§ **Text section**:
************

How Do Behavioral Pricing and Behavioral Economics Serve Businesses?

Psychology plays not the last role in understanding how consumers make purchasing decisions. Find out how understanding customer psychology creates the prerequisites for behavioral economics and behavioral pricing, which can be translated into profitable pricing strategies.

Behavioral pricing helps understand what motivates people to purchase one product while avoiding others. Knowing how to distinguish can make a difference between a successful and unsuccessful pricing strategy. Stay with us and explore the world behind behavioral pricing and behavioral economics. After reading the piece, you will get valuable knowledge and practical tips for using behavioral pricing to its full potential

The ideas behind behavioral pricing and behavioral economics

Behavioral economics set the scientific foundation for behavioral pricing. It examines various psychological factors guiding consumer behavior toward particular purchasing behaviors. In most instances, the studies offered by experts in behavioral economics can be used to formulate and predict the process of people making economic-based decisions. From such a perspective, insights from behavioral economics help better understand economics as a whole.

When narrowing down the phenomenon of behavioral economics, we arrive at the concept of behavioral pricing. The idea entails setting product prices based on available information on customer behavior patterns and purchasing decisions. In other words, behavioral pricing takes the insights from behavioral economics and transforms them into viable pricing strategies

Interestingly, the origins of behavioral pricing date back to one of the founders of capitalism, Adam Smith. While the initial understanding of purchasing behaviors was linked to the idea of justice, with several hundred more years of research, the experts found many more psychological pinpoints affecting people’s purchasing decisions. With the arrival of big data and the digital era, companies received a vaster amount of metadata that helps better understand consumer psychology. At this point, nothing tells better about behavioral economics, like real-life examples. 

An instance of behavioral economics in real life: The case of Apple Inc.

To further understand the logic behind each given an example, you should consider one of the primary premises of behavioral economics. The theory dictates that people are often motivated by irrational factors in their purchasing behaviors. Interestingly, the more their decisions are irrational, the higher likelihood that individuals will look for some objective justifications for their initially irrational choices. It means that rational beings do not always make rational choices when engaging in consumerism.

************

§ **Activity**:
List every heading in the text on behavioral pricing, including its title.

(Plain-text document sources)
************

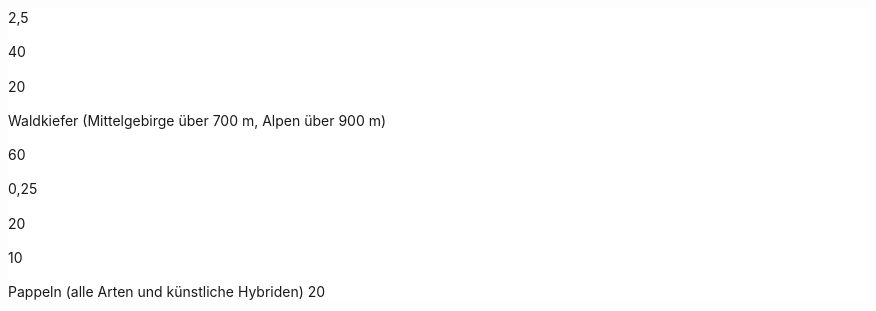 </td>

<td style="border-bottom: 0.5pt solid ; " align="center">

2,5

</td>

<td style="border-bottom: 0.5pt solid ; " align="center">

40

</td>

<td style="border-bottom: 0.5pt solid ; " align="center">

20

</td>

</tr>

<tr>

<td style="border-bottom: 0.5pt solid ; " align="center">

Waldkiefer (Mittelgebirge über 700 m, Alpen über 900 m)

</td>

<td style="border-bottom: 0.5pt solid ; " align="center">

60

</td>

<td style="border-bottom: 0.5pt solid ; " align="center">

0,25

</td>

<td style="border-bottom: 0.5pt solid ; " align="center">

20

</td>

<td style="border-bottom: 0.5pt solid ; " align="center">

10

</td>

</tr>

<tr>

<td style="border-bottom: 0.5pt solid ; ">

Pappeln (alle Arten und künstliche Hybriden) 20

</td>

<td style="border-bottom: 0.5pt solid ; " align="center">

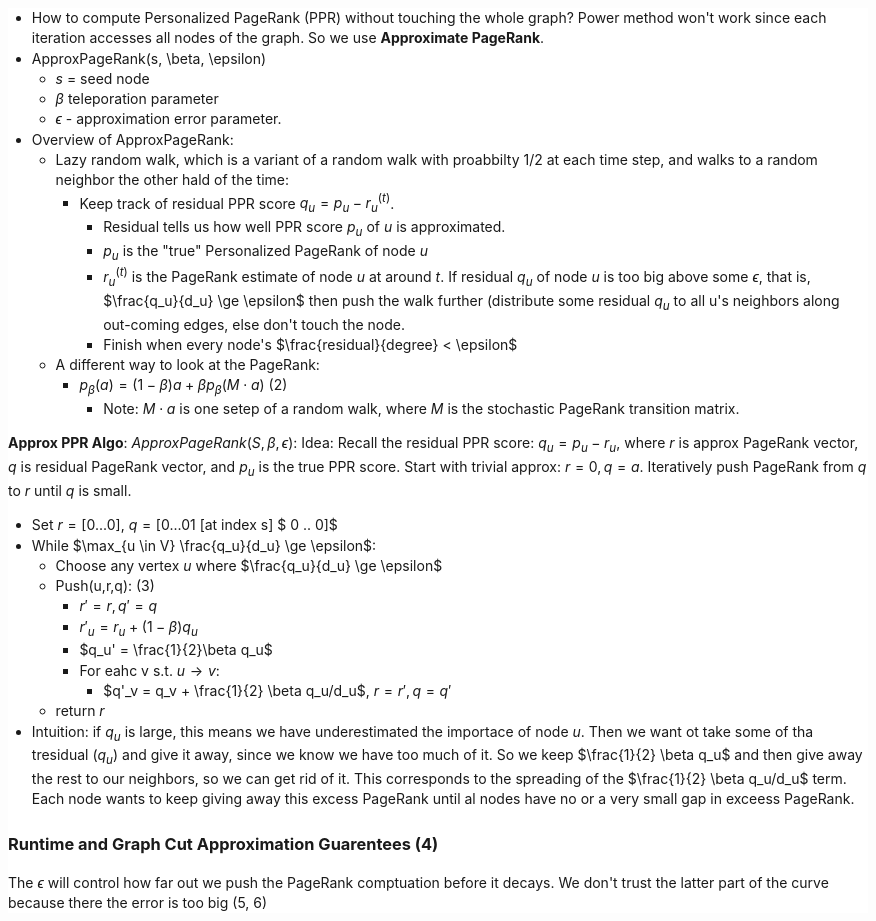   - How to compute Personalized PageRank (PPR) without touching the whole graph? Power method won't work since each iteration accesses all nodes of the graph. So we use **Approximate PageRank**.
  - ApproxPageRank(s, \beta, \epsilon)
    - $s$ = seed node
    - $\beta$ teleporation parameter
    - $\epsilon$ - approximation error parameter.
  - Overview of ApproxPageRank:
    - Lazy random walk, which is a variant of a random walk with proabbilty 1/2 at each time step, and walks to a random neighbor the other hald of the time:
      - Keep track of residual PPR score $q_u = p_u - r_u^{(t)}$. 
        - Residual tells us how well PPR score $p_u$ of $u$ is approximated.
        - $p_u$ is the "true" Personalized PageRank of node $u$
        - $r_u^{(t)}$ is the PageRank estimate of node $u$ at around $t$. If residual $q_u$ of node $u$ is too big above some $\epsilon$, that is, $\frac{q_u}{d_u} \ge \epsilon$ then push the walk further (distribute some residual $q_u$ to all u's neighbors along out-coming edges, else don't touch the node.
        - Finish when every node's $\frac{residual}{degree}  < \epsilon$
    - A different way to look at the PageRank:
      - $p_{\beta}(a) = (1-\beta) a + \beta p_{\beta} (M \cdot a)$ (2) 
        - Note: $M \cdot a$ is one setep of a random walk, where $M$ is the stochastic PageRank transition matrix.


**Approx PPR Algo**: $ApproxPageRank(S,\beta, \epsilon)$:
Idea: Recall the residual PPR score: $q_u = p_u - r_u$, where $r$ is approx PageRank vector, $q$ is residual PageRank vector, and $p_u$ is the true PPR score.
 Start with trivial approx: $r=0, q=a$. Iteratively push PageRank from $q$ to $r$ until $q$ is small.
  - Set $r = [0 ... 0]$, $q=[0 ... 0 1$ [at index s] $ 0 .. 0]$
  - While $\max_{u \in V} \frac{q_u}{d_u} \ge \epsilon$:
    - Choose any vertex $u$ where $\frac{q_u}{d_u} \ge \epsilon$
    - Push(u,r,q): (3)
      - $r' = r, q' = q$
      - $r'_u = r_u + (1-\beta ) q_u$
      - $q_u' = \frac{1}{2}\beta q_u$
      - For eahc v s.t. $u \rightarrow v$:
        - $q'_v = q_v + \frac{1}{2} \beta q_u/d_u$, $r=r', q=q'$
    - return $r$
  - Intuition: if $q_u$ is large, this means we have underestimated the importace of node $u$. Then we want ot take some of tha tresidual ($q_u$) and give it away, since we know we have too much of it.
  So we keep $\frac{1}{2} \beta q_u$ and then give away the rest to our neighbors, so we can get rid of it.
  This corresponds to the spreading of the $\frac{1}{2} \beta q_u/d_u$ term.
  Each node wants to keep giving away this excess PageRank until al nodes have no or a very small gap in exceess PageRank.

### Runtime and Graph Cut Approximation Guarentees (4)

The $\epsilon$ will control how far out we push the PageRank comptuation before it decays. We don't trust the latter part of the curve because there the error is too big (5, 6)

************

§ **Output**:
How Do Behavioral Pricing and Behavioral Economics Serve Businesses?
The ideas behind behavioral pricing and behavioral economics
An instance of behavioral economics in real life: The case of Apple Inc.